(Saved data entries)
◆ ◆ ◆

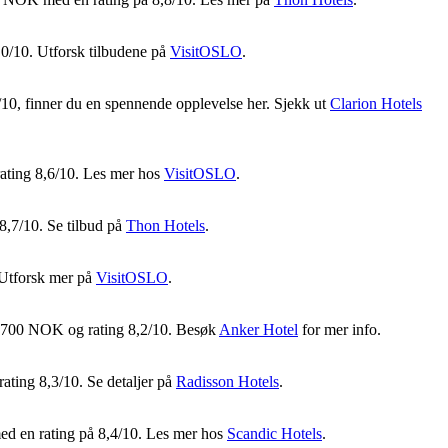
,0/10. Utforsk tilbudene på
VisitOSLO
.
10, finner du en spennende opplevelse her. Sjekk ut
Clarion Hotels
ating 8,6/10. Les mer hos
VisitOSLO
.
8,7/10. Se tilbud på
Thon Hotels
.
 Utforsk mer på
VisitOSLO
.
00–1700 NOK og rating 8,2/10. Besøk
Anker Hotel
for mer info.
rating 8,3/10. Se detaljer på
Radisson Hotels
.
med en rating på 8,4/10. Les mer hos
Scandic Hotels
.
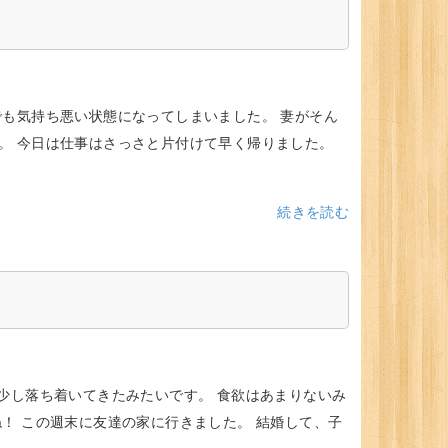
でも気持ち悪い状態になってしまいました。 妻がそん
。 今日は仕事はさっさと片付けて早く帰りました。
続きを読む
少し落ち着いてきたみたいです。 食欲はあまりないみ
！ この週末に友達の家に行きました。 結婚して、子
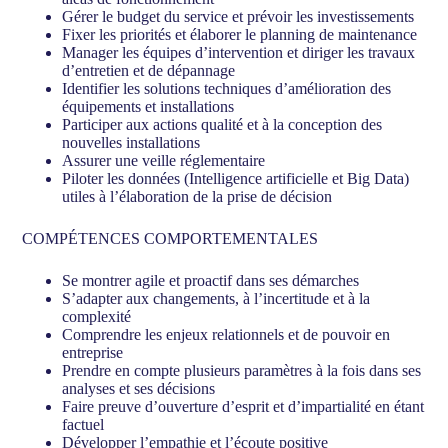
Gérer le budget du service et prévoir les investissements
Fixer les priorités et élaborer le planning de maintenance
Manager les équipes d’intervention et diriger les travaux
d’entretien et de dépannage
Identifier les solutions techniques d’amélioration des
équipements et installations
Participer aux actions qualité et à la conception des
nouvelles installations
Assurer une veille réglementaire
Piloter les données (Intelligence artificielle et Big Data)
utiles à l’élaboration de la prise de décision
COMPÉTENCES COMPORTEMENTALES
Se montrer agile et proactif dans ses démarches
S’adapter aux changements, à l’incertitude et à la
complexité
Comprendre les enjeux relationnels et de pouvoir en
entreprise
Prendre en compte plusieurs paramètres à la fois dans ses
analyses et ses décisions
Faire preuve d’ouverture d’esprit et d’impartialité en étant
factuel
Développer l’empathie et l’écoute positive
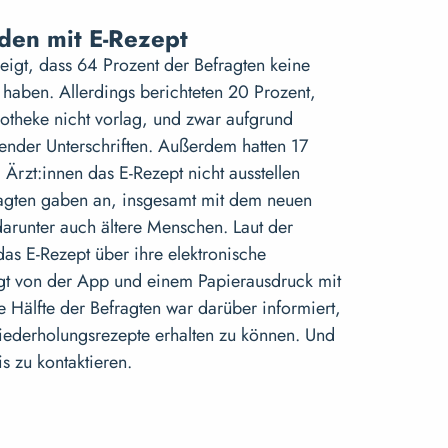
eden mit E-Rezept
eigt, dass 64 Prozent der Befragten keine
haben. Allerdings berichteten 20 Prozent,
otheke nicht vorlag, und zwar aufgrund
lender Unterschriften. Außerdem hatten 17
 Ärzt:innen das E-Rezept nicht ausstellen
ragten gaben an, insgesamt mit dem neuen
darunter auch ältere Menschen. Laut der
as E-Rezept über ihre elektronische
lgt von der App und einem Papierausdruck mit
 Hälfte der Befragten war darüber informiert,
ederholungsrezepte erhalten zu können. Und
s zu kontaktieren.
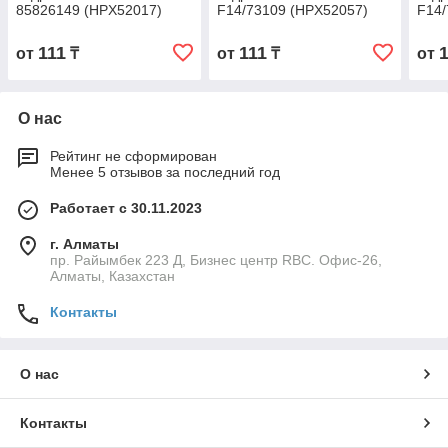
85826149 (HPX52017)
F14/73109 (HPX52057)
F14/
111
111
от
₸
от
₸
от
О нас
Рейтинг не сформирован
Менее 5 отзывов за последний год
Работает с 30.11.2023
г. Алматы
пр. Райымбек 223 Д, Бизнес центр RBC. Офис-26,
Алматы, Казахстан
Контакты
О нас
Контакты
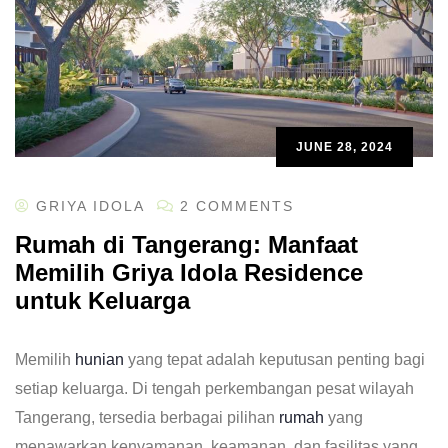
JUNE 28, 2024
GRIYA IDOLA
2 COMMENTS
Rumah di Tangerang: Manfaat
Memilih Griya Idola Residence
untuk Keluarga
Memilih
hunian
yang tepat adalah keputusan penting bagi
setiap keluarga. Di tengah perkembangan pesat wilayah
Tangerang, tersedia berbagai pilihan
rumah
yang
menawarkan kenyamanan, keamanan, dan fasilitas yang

◆ ◆ ◆

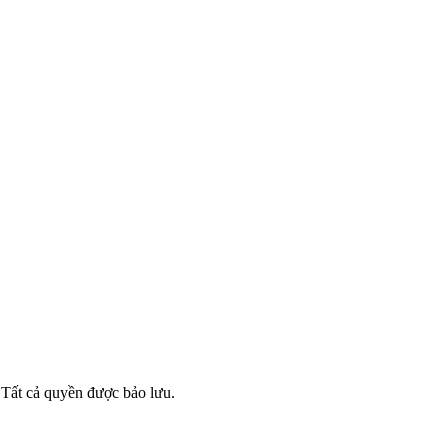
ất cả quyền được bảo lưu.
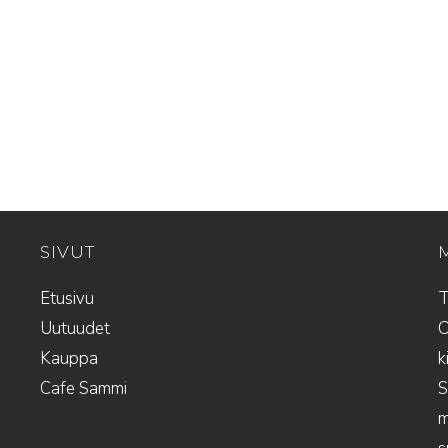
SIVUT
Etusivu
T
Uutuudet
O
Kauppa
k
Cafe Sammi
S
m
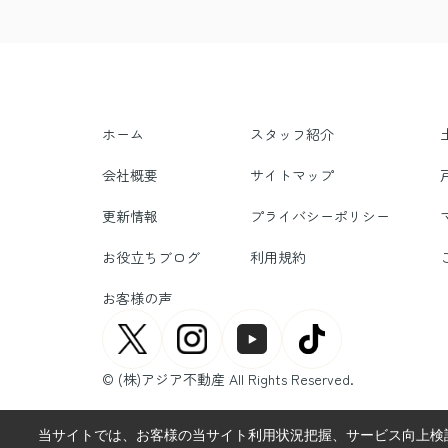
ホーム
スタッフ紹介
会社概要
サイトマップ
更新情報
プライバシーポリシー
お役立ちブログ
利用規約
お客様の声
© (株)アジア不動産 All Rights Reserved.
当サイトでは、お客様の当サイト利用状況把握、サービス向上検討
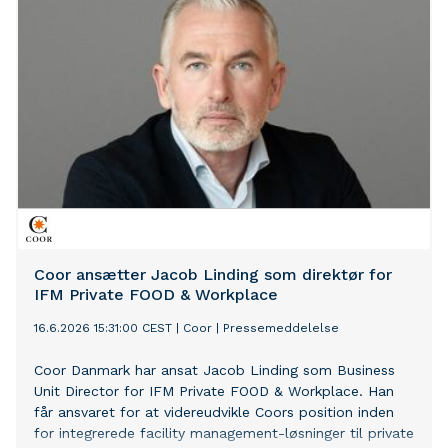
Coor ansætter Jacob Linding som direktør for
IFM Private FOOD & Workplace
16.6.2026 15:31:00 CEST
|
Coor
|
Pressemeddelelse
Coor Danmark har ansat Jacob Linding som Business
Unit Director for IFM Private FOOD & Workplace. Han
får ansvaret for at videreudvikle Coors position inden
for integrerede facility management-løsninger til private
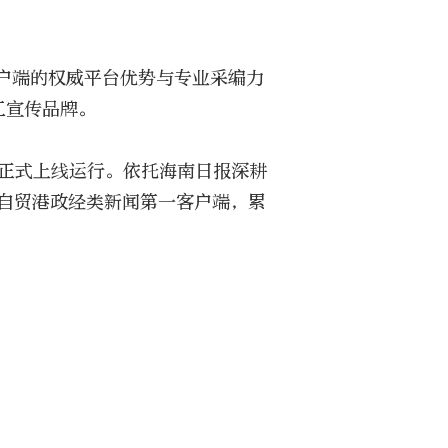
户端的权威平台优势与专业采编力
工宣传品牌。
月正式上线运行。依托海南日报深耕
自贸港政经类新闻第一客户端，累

◆ ◆ ◆

▶ Required work
From the records above, give again only the part that opens with the line containing "でも気持ち悪い状態になってしまいました。 妻がそん" and closes with the line containing "otheke nicht vorlag, und zwar aufgrund". Keep both ends but drop the pictures.

▶ Result for this task
でも気持ち悪い状態になってしまいました。 妻がそん
。 今日は仕事はさっさと片付けて早く帰りました。
続きを読む
少し落ち着いてきたみたいです。 食欲はあまりないみ
！ この週末に友達の家に行きました。 結婚して、子
Gérer le budget du service et prévoir les investissements
Fixer les priorités et élaborer le planning de maintenance
Manager les équipes d’intervention et diriger les travaux
d’entretien et de dépannage
Identifier les solutions techniques d’amélioration des
équipements et installations
Participer aux actions qualité et à la conception des
nouvelles installations
Assurer une veille réglementaire
Piloter les données (Intelligence artificielle et Big Data)
utiles à l’élaboration de la prise de décision
COMPÉTENCES COMPORTEMENTALES
Se montrer agile et proactif dans ses démarches
S’adapter aux changements, à l’incertitude et à la
complexité
Comprendre les enjeux relationnels et de pouvoir en
entreprise
Prendre en compte plusieurs paramètres à la fois dans ses
analyses et ses décisions
Faire preuve d’ouverture d’esprit et d’impartialité en étant
factuel
Développer l’empathie et l’écoute positive
eden mit E-Rezept
eigt, dass 64 Prozent der Befragten keine
haben. Allerdings berichteten 20 Prozent,
otheke nicht vorlag, und zwar aufgrund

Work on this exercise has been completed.